What is needed:
Begin at the line containing "(365, 147) none -> [307,148,346,161] (DOT)" in the data below and go on through the line containing "(660, 403) none", repeating each line exactly; include both ends and no other line.

Available data:
***
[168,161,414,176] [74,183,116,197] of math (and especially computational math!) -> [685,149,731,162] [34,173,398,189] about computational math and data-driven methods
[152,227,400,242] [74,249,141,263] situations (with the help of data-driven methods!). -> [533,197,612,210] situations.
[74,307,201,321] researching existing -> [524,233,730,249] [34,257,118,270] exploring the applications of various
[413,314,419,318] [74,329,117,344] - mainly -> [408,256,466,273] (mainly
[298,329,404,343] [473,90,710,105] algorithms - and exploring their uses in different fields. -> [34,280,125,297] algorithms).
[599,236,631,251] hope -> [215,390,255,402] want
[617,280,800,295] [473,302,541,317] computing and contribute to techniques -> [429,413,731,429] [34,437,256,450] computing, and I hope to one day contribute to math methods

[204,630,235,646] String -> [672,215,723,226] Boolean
***
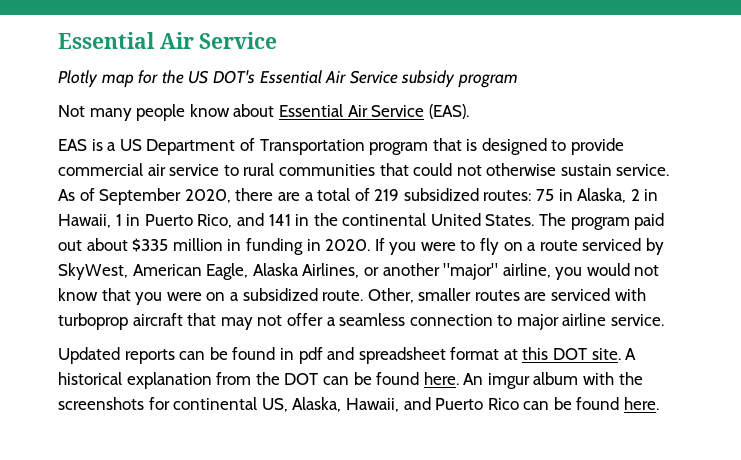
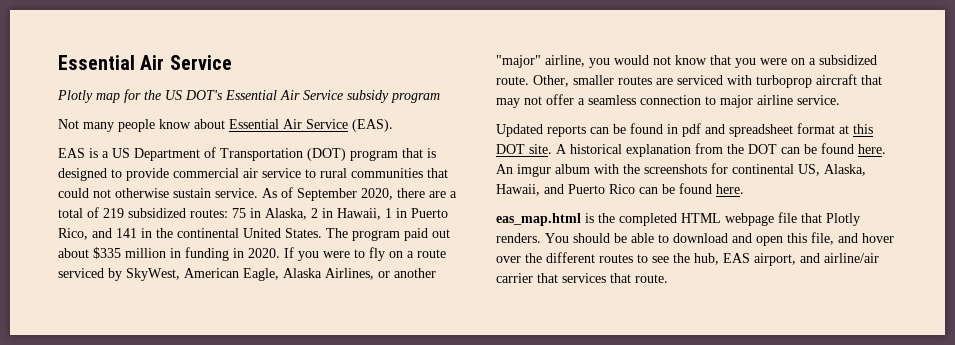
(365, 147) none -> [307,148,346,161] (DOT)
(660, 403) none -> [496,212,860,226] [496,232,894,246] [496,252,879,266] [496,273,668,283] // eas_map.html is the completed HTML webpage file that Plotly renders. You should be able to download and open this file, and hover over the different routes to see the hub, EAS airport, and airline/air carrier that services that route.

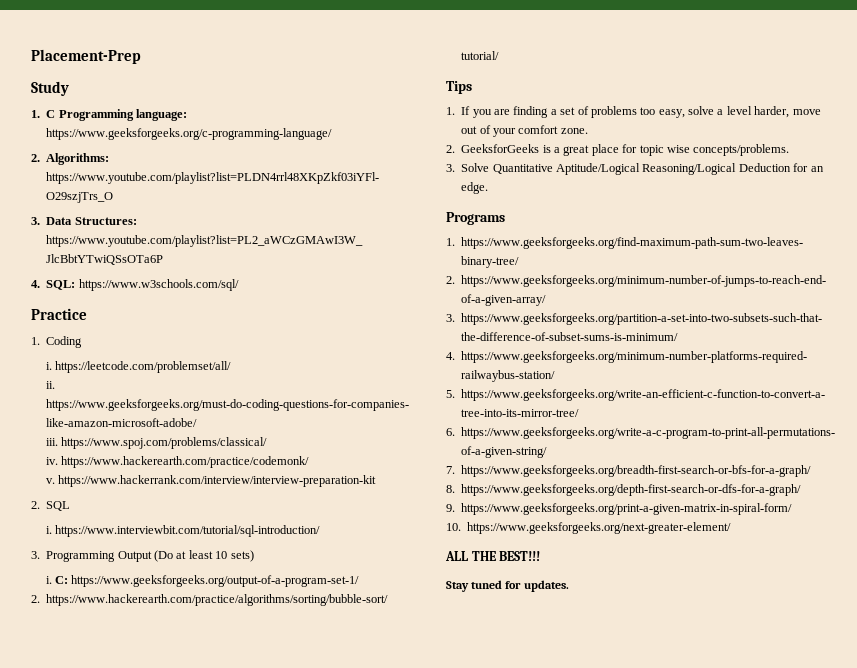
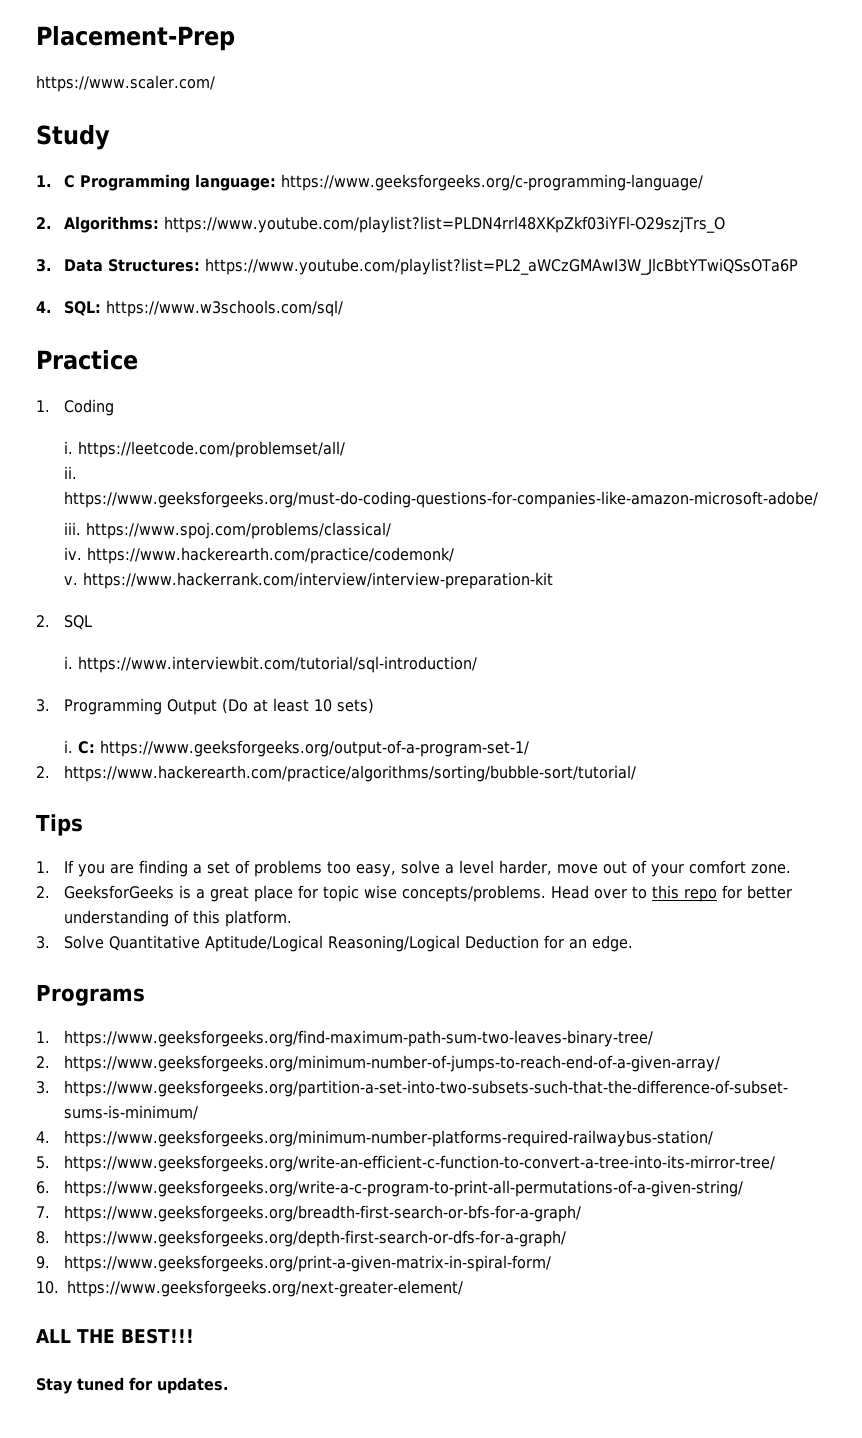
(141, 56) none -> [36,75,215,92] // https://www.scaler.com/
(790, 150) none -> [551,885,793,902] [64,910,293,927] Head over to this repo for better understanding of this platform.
***
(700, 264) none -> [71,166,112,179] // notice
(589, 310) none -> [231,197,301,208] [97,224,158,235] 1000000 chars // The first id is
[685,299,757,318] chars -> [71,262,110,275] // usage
***
Expected answer:
(365, 147) none -> [307,148,346,161] (DOT)
(660, 403) none -> [496,212,860,226] [496,232,894,246] [496,252,879,266] [496,273,668,283] // eas_map.html is the completed HTML webpage file that Plotly renders. You should be able to download and open this file, and hover over the different routes to see the hub, EAS airport, and airline/air carrier that services that route.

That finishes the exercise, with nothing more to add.